> **AVAILABLE RECORDS**
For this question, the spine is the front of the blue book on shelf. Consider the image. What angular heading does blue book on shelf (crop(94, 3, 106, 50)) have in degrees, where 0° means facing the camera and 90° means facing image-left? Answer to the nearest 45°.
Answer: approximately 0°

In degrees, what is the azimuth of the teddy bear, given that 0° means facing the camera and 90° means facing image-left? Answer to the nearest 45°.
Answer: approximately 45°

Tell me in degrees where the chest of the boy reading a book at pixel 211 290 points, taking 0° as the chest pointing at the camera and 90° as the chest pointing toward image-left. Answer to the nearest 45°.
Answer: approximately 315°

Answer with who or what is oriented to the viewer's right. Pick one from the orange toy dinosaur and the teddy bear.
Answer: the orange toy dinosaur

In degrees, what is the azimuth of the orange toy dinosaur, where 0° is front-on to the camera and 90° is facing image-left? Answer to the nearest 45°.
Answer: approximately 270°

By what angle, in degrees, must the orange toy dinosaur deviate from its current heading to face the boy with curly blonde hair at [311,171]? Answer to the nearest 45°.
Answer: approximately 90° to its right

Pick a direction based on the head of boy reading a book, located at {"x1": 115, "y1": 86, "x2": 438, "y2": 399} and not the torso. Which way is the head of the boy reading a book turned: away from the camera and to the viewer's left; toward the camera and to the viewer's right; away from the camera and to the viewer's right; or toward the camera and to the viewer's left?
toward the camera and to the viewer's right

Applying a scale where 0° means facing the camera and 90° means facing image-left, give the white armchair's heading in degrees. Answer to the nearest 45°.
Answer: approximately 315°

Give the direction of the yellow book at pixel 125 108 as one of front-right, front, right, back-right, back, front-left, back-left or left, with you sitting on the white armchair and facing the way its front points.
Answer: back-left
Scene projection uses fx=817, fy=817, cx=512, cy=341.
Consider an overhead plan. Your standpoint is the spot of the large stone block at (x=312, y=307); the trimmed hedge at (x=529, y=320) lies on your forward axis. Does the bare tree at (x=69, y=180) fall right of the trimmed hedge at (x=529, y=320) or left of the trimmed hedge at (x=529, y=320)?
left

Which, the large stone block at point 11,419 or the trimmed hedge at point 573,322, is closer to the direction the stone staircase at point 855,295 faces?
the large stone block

> **EXERCISE DESCRIPTION**
Print the data word for word.

> **RESULT OF THE TASK**
For this question, the spine is the front of the blue book on shelf. Consider the image. What angular heading does blue book on shelf (crop(94, 3, 106, 50)) have in degrees, where 0° means facing the camera and 90° means facing image-left? Answer to the nearest 45°.
Answer: approximately 0°

In degrees, what is the azimuth of the teddy bear, given that 0° means facing the camera and 90° means facing image-left? Answer to the nearest 45°.
Answer: approximately 45°

Tell me in degrees where the chest of the boy reading a book at pixel 211 290 points, taking 0° as the chest pointing at the camera and 90° as the chest pointing toward image-left. Answer to the nearest 45°.
Answer: approximately 315°

Answer with who or what is oriented to the viewer's right. Pick one from the orange toy dinosaur and the teddy bear.
Answer: the orange toy dinosaur

In degrees, what is the azimuth of the orange toy dinosaur, where 0° is front-on to the camera and 90° is facing image-left? Answer to the nearest 45°.
Answer: approximately 270°

By what angle, in degrees, must the orange toy dinosaur deviate from its current heading to face the boy with curly blonde hair at [311,171]? Answer to the nearest 45°.
Answer: approximately 90° to its right

Pick a direction based on the head of boy reading a book, located at {"x1": 115, "y1": 86, "x2": 438, "y2": 399} and not the torso. Which way is the head of the boy reading a book turned: away from the camera and to the viewer's left; toward the camera and to the viewer's right; away from the camera and to the viewer's right; or toward the camera and to the viewer's left?
toward the camera and to the viewer's right

Applying a scale where 0° means facing the camera and 90° means facing image-left, give the white armchair's heading in degrees. Answer to the nearest 45°.
Answer: approximately 315°

Give the direction of the yellow book at pixel 125 108 as one of front-right, front, right, back-right, back, front-left, back-left or left, with you sitting on the white armchair and facing the way its front points.
Answer: back-left
Scene projection uses fx=817, fy=817, cx=512, cy=341.
Consider an overhead plan. Your standpoint is the spot of the large stone block at (x=312, y=307); the trimmed hedge at (x=529, y=320) lies on your forward axis. Does the bare tree at (x=69, y=180) fall right of the trimmed hedge at (x=529, y=320) or left of the trimmed hedge at (x=529, y=320)?
left

Which, the large stone block at point 11,419 or the trimmed hedge at point 573,322, is closer to the direction the stone staircase at point 855,295 faces?
the large stone block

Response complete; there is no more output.